Certaines de ces régions sont aussi impliquées dans le TDAH (trouble du déficit de l’attention avec ou sans hyperactivité). Cela signifie que les mêmes variations génétiques peuvent influencer à la fois les circuits cérébraux de l’attention et ceux de la lecture. Voilà pourquoi il est fréquent qu’une personne dyslexique présente aussi certains symptômes attribués au TDAH, les deux troubles partageant une partie de leur ancrage biologique (comorbidité génétique).
Fait assez étonnant : les chercheurs ont aussi découvert que certaines régions de l’ADN liées à la dyslexie coïncident avec des marqueurs génétiques déjà associés à une plus grande sensibilité à la douleur chronique. Pour l’instant, les chercheurs ne s’avancent pas sur ce point. « Le mécanisme sous-jacent reste encore mal compris ; toutefois, le chevauchement génétique entre les phénotypes liés à la douleur et les traits neurodéveloppementaux pourrait suggérer une base biologique commune », expliquent Mountford et son équipe.
Bien sûr, on ne peut réduire la dyslexie à sa seule dimension génétique, mais la démonstration est faite : une part très importante de ce trouble a une origine biologique. Une grande découverte, certes, mais qui ne doit pas nous conduire à un déterminisme simpliste ; ce serait une grosse erreur d’appréciation. Dans le contexte de cette étude, la génétique fournit un cadre de lecture essentiel, mais ne prétend pas élucider totalement ses origines. Un cadre qui doit être mis en relation avec de nombreux autres facteurs : environnement social, ressources cognitives ou expérience individuelle. Une partie du phénomène a au moins trouvé son explication. Cependant, il reste encore une gigantesque montagne à gravir pour le comprendre pleinement : l’épigénétique, soit l’influence de l’environnement sur l’expression de ces gènes. De nombreuses années de recherche nous attendent encore, mais cette reconnaissance scientifique vient déjà corriger des décennies d’erreurs d’interprétation.
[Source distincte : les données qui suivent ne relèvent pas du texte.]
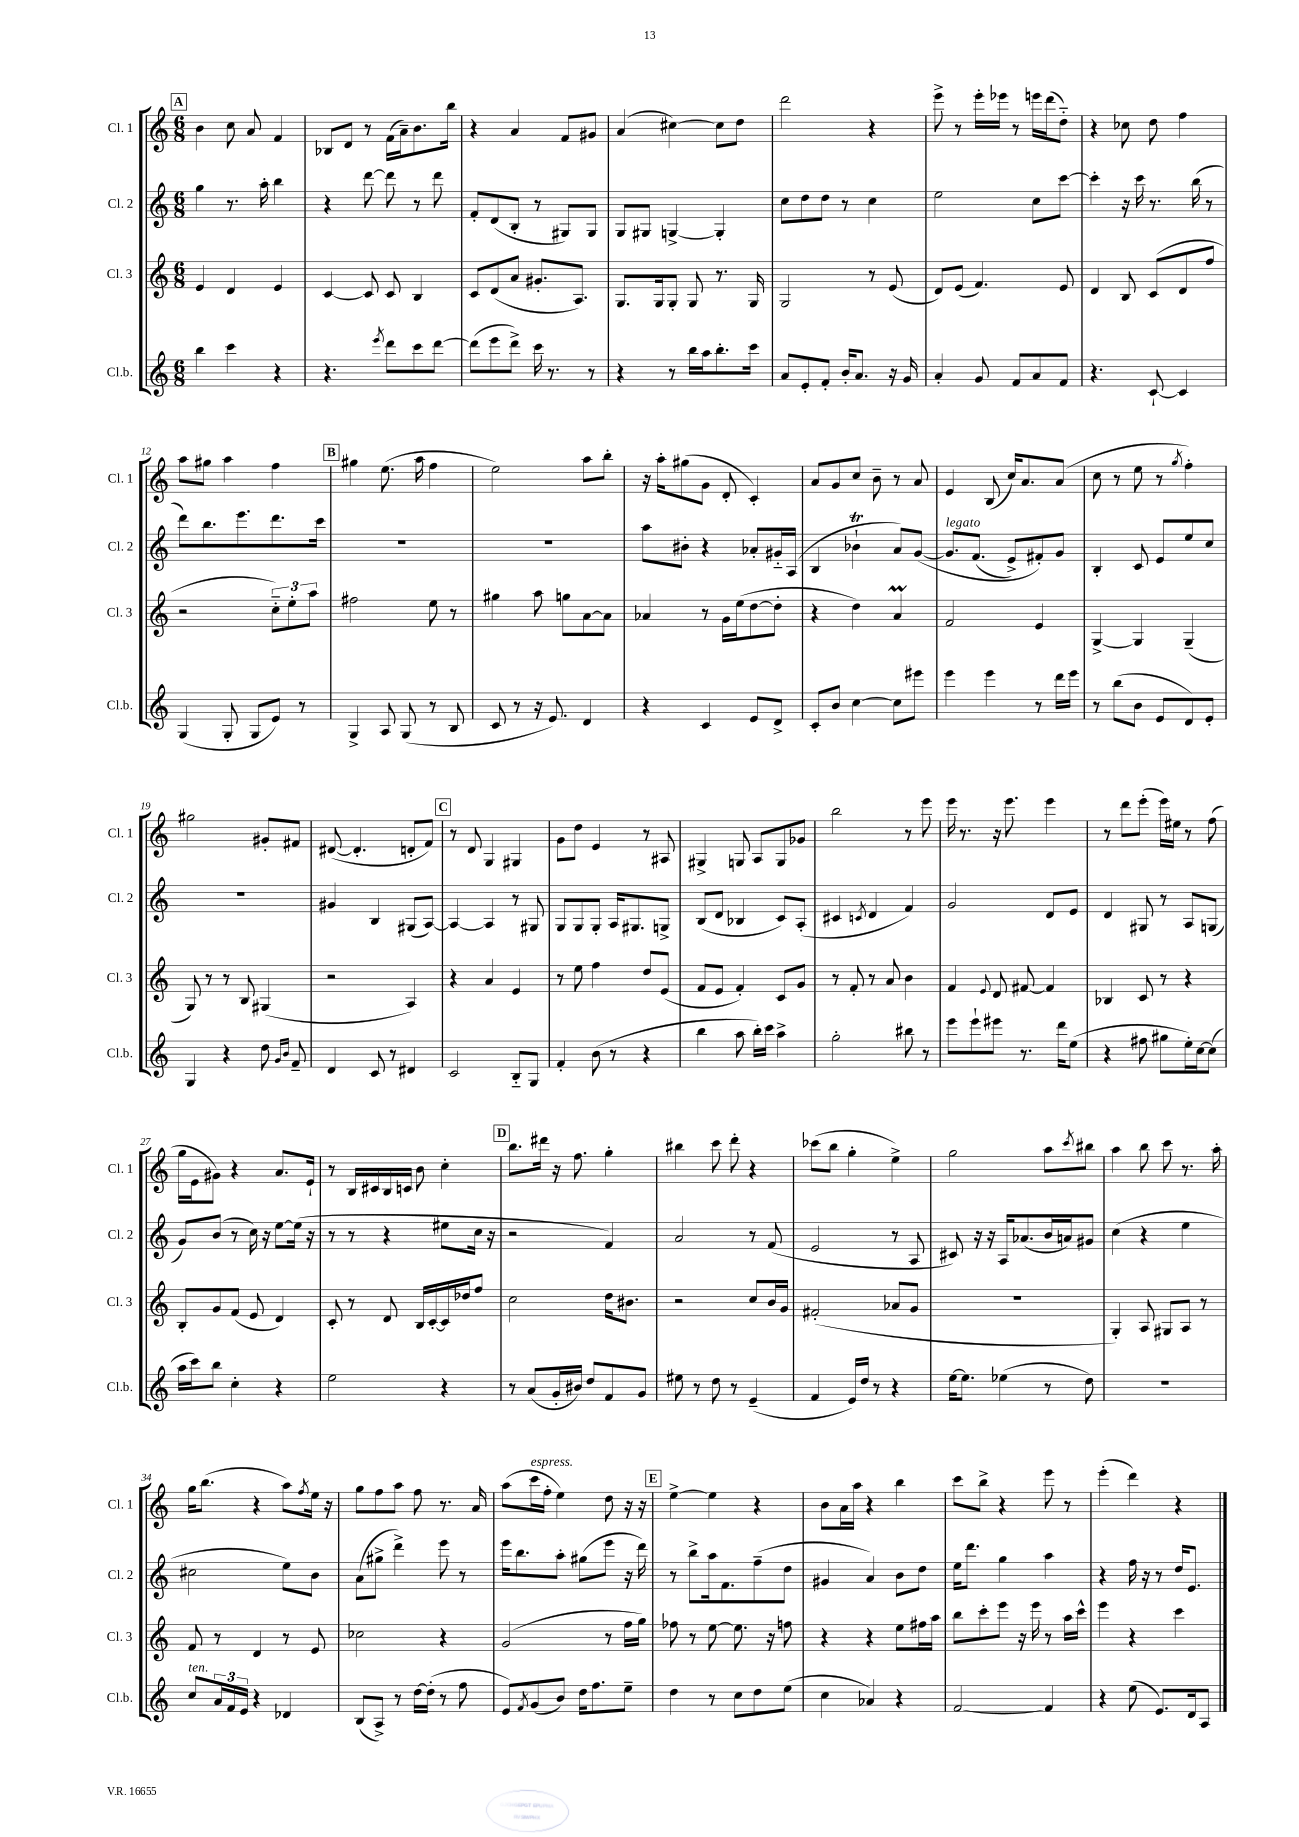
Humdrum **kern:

**kern	**kern	**kern	**kern
*staff4	*staff3	*staff2	*staff1
*clefG2	*clefG2	*clefG2	*clefG2
*k[]	*k[]	*k[]	*k[]
*M6/8	*M6/8	*M6/8	*M6/8
4bb\	4e/	4gg\	4b\
4ccc\	4d/	8.r	8cc\
.	.	.	8a/
.	.	16aa'\	.
4r	4e/	4bb\	4f/
=	=	=	=
4.r	[4c/	4r	8B-/L
.	.	.	8d/J
.	8c/]	[8ddd\	8r
8qeee/	.	.	.
8ddd\L	8c/	8ddd\]	(16f\LL
.	.	.	16a~\J)
8ccc\	4B/	8r	8.b\
[8ddd\J	.	8ddd\	.
.	.	.	16bb\Jk
=	=	=	=
(8ddd\]L	8c/L	8f'/L	4r
8eee\	(8d/	(8d/	.
8ddd^\J)	8a/J	8B'/J	4a/
16ccc\	8.g#'/L	8r	.
8.r	.	.	.
.	.	8G#/L)	8f/L
.	8.A/J)	.	.
8r	.	8G#/J	8g#/J
=	=	=	=
4r	8.G/L	8G/L	(4a/
.	.	8G#/J	.
.	16G/k	.	.
8r	8G'/J	[4G^/	[4cc#\)
16bb\LL	8G/	.	.
16aa\J	.	.	.
8.bb'\	8.r	4G'/]	8cc#\]L
.	.	.	8dd\J
16ccc\Jk	16G/	.	.
=	=	=	=
8a/L	2G/	8cc\L	2ddd\
8e'/	.	8dd\	.
8f'/J	.	8dd\J	.
16b'/LK	.	8r	.
8.a/J	.	.	.
.	8r	4cc\	4r
16r	(8e/	.	.
16g/	.	.	.
=	=	=	=
4a'/	8d/L)	2ee\	8eee^\
.	(8e/J	.	8r
8g/	4.f/)	.	16eee'\LL
.	.	.	16eee-\JJ
8f/L	.	.	8r
8a/	.	8cc\L	16eee\LL
.	.	.	(16ddd\J
8f/J	8e/	[8ccc\J	8dd'~\J)
=	=	=	=
4.r	4d/	4ccc'\]	4r
.	8B/	16r	8cc-\
.	.	16ccc\	.
[8c`/	(8c/L	8.r	8dd\
4c/]	8d/	.	4ff\
.	.	(16bb\	.
.	8ff/J	8r	.
=	=	=	=
(4G/	2r	8ddd\L)	8aa\L
.	.	8.bb\	8gg#\J
8G'/	.	.	4aa\
.	.	8.eee\	.
8G/L	.	.	.
8e/J)	12cc'~\L)	8.ddd\	4ff\
.	12ee'\	.	.
8r	.	.	.
.	12aa\J	.	.
.	.	16ccc\Jk	.
=	=	=	=
4G^/	2ff#\	2.r	4gg#\
8A/	.	.	(8.ee\
(8G/	.	.	.
.	.	.	16aa\
8r	8ee\	.	4ff\
8B/	8r	.	.
=	=	=	=
8c/	4gg#\	2.r	2ee\)
8r	.	.	.
16r	8aa\	.	.
8.e/)	.	.	.
.	8gg\L	.	.
4d/	[8a\	.	8aa\L
.	8a\]J	.	8bb'\J
=	=	=	=
4r	4a-/	8aa\L	16r
.	.	.	16aa'\LK
.	.	8b#'\J	(8gg#\
4c/	8r	4r	8g\J
.	16g\LL	.	8d'/
.	(16ee\J	.	.
8e/L	[8dd\	8a-'/L	4c'/)
8d^/J	8dd'\]J	16g#'~/L	.
.	.	(16A/JJ	.
=	=	=	=
8c'/L	4r	4B/	8a/L
8b/J	.	.	8g/
[4cc\	4dd\)	4b-`\	8cc/J
.	.	.	8b~\
8cc\]L	4a/	8a/L)	8r
8eee#\J	.	&([8g/J	8a/
=	=	=	=
4eee\	2f/	8.g/]L	4e/
.	.	(8.f/J	.
4eee\	.	.	(8B/
.	.	8e^/L)	16cc/LK)
.	.	.	8.a/
8r	4e/	8f#'/&)	.
16ddd\LL	.	8g/J	(8a/J
16eee\JJ	.	.	.
=	=	=	=
8r	[4G^/	4B'/	8cc\
(8bb\L	.	.	8r
8b\J	4G/]	8c/	8ee\
8e/L	.	8e/L	8r
.	.	.	8qgg/
8d/)	(4G~/	8ee/	4ff'\)
8e'/J	.	8cc/J	.
=	=	=	=
4G/	8G/)	2.r	2gg#\
.	8r	.	.
4r	8r	.	.
.	8B/	.	.
8dd\	(4G#/	.	8g#'/L
16qqg/LL	.	.	.
16qqb/JJ	.	.	.
8f~/	.	.	8f#/J
=	=	=	=
4d/	2r	4g#/	([8d#/
.	.	.	4.d#'/]
8c/	.	4B/	.
8r	.	.	.
4d#/	4A/)	(8G#/L	8d'/L
.	.	[8A/J)	8f/J)
=	=	=	=
2c/	4r	4A/_	8r
.	.	.	8d/
.	4a/	4A/]	4G/
8B'~/L	4e/	8r	4G#/
8G/J	.	8G#/	.
=	=	=	=
4f'/	8r	8G/L	8g\L
.	8ee\	8G/	8dd\J
(8b\	4ff\	8G'/J	4e/
8r	.	16A/LK	.
.	.	8.G#/	.
4r	8dd/L	.	8r
.	(8e/J	8G^/J	8A#/
=	=	=	=
4bb\	8f/L	(8B/L	4G#^/
.	8e/J	8d/J	.
8aa\	4f'/)	4B-/	8G/
16bb'\LL)	.	.	8A/L
16ccc\JJ	.	.	.
4aa^\	8c/L	8c/L)	8G/
.	8g/J	(8A'/J	8g-/J
=	=	=	=
2gg'\	8r	4c#/	2bb\
.	8f'/	.	.
.	.	8qc/	.
.	8r	4d/	.
.	8a/	.	.
8bb#\	4b\	4f/)	8r
8r	.	.	8eee\
=	=	=	=
8eee\L	4f/	2g/	16eee\
.	.	.	8.r
8eee`\	.	.	.
.	8qqe/	.	.
8eee#\J	8d/	.	16r
.	.	.	8.eee\
8.r	[8f#/	.	.
.	4f#/]	8d/L	4eee\
16ddd\LK	.	.	.
(8ee\J	.	8e/J	.
=	=	=	=
4r	4B-/	4d/	8r
.	.	.	8ddd\L
8ff#\	8c/	8G#/	(8eee'\J
8gg#\L	8r	8r	16eee\LL)
.	.	.	16ee#\JJ
16ee'\L)	4r	8A/L	8r
[16cc\J	.	.	.
(8cc\]J	.	(8G/J	(8ff\
=	=	=	=
16aa\LL	8B'/L	8g/L)	16gg\LL
16ccc\J)	.	.	16e\J
8bb\J	8g/	(8b/J	8g#\J)
4cc'\	(8f/J	8r	4r
.	8e/	16cc\)	.
.	.	16r	.
4r	4d/)	[8ee\L	8.a/L
.	.	(16ee\]Jk	.
.	.	16r	16e`/Jk
=	=	=	=
2ee\	8c'/	8r	8r
.	8r	8r	16B/LL
.	.	.	16c#/
.	8d/	4r	16B/
.	.	.	16c/JJ
.	16B/LL	.	8b\
.	[16c'/	.	.
4r	16c/]	8ee#\L	4cc'\
.	16dd-/J	.	.
.	8ff/J	16cc\Jk	.
.	.	16r	.
=	=	=	=
8r	2cc\	2r	8.bb\L
(8a/L	.	.	.
.	.	.	16ddd#\Jk
16g'/L	.	.	16r
16b#/JJ)	.	.	8.ff\
8dd/L	.	.	.
8f/	16dd\LK	4f/)	4gg'\
.	8.b#\J	.	.
8g/J	.	.	.
=	=	=	=
8ee#\	2r	2a/	4bb#\
8r	.	.	.
8dd\	.	.	8ccc\
8r	.	.	8ddd'\
(4e~/	8cc/L	8r	4r
.	16b/L	(8f/	.
.	16g/JJ	.	.
=	=	=	=
4f/	(2f#'/	2e/	(8ccc-\L
.	.	.	8bb\J
16e/LL)	.	.	4gg'\
16dd/JJ	.	.	.
8r	.	.	.
4r	8a-/L	8r	4ee^\)
.	8g/J	8A/	.
=	=	=	=
[16ee\LK	2.r	8c#/)	2gg\
8.ee\]J	.	.	.
.	.	16r	.
.	.	16r	.
(4ee-\	.	16A/LK	.
.	.	(8.a-/	.
8r	.	16b/L	8aa\L
.	.	16a/J)	.
.	.	.	8qccc/
8dd\)	.	8g#/J	8bb#\J
=	=	=	=
2.r	4G'/)	(4cc\	4aa\
.	8A/	4r	8bb\
.	8G#/L	.	8ccc\
.	8A/J	4ee\	8.r
.	8r	.	.
.	.	.	16aa'\
=	=	=	=
8cc/L	8f/	2cc#\	16gg\LK
.	.	.	(8.bb\J
24a/L	8r	.	.
24f/	.	.	.
24e/JJ	.	.	.
4r	4d/	.	4r
4d-/	8r	8ee\L)	8aa\L)
.	.	.	8qff/
.	8e/	8b\J	16ee\Jk
.	.	.	16r
=	=	=	=
(8B/L	2cc-\	(8a\L	8gg\L
8A^/J)	.	8gg#^\J	8ff\
8r	.	4ddd^\)	8aa\J
[16dd\LL	.	.	8ff\
(16dd'\]JJ	.	.	.
8r	4r	8eee\	8.r
8ff\	.	8r	.
.	.	.	16a/
=	=	=	=
8e/L)	(2g/	16eee\LK	(8aa\L
.	.	8.bb\	.
8qf/	.	.	.
(8g/	.	.	16ccc\L
.	.	.	16ff'\JJ
8b/J)	.	8aa'\J	4ee\)
16dd\LK	.	(8gg#\L	.
8.ff\	.	.	.
.	8r	8eee\J	8dd\
8ee~\J	16ff\LL	16r	16r
.	16gg\JJ)	16ddd\)	16r
=	=	=	=
4dd\	8ff-\	8r	[4ee^\
.	8r	8bb^\L	.
8r	[8ee\	16aa\k	4ee\]
.	.	8.f\	.
8cc\L	8.ee\]	.	.
8dd\	.	(8ff~\	4r
.	16r	.	.
(8ee\J	8ff\	8dd\J	.
=	=	=	=
4cc\	4r	4g#/	8b\L
.	.	.	16a\L
.	.	.	16aa\JJ
4a-/)	4r	4a/)	4r
4r	8ee\L	8b\L	4bb\
.	16ff#\L	8dd\J	.
.	16aa\JJ	.	.
=	=	=	=
[2f/	8bb\L	16ee\LK	8ccc\L
.	.	8.ddd\J	.
.	8ccc'\	.	8bb^\J
.	8eee\J	4gg\	4r
.	16r	.	.
.	16eee\	.	.
4f/]	8r	4aa\	8eee\
.	16aa\LL	.	8r
.	16ccc^^\JJ	.	.
=	=	=	=
4r	4eee\	4r	(4eee'\
(8ee\	4r	16ff\	4ddd\)
.	.	16r	.
8.e/L)	.	8r	.
.	4ccc\	16dd/LK	4r
16d/k	.	8.e/J	.
8A/J	.	.	.
==	==	==	==
*-	*-	*-	*-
- Une étude génétique sans précédent a passé au crible plus de 1,2 million de profils pour mieux comprendre la dyslexie.
- Elle a révélé 80 régions du génome associées au trouble, dont 36 nouvelles et 13 totalement inédites pour la science, confirmant son origine génétique.
- Ces résultats confirment un ancrage biologique clair et révèlent même des recoupements inattendus avec le TDAH et la douleur chronique.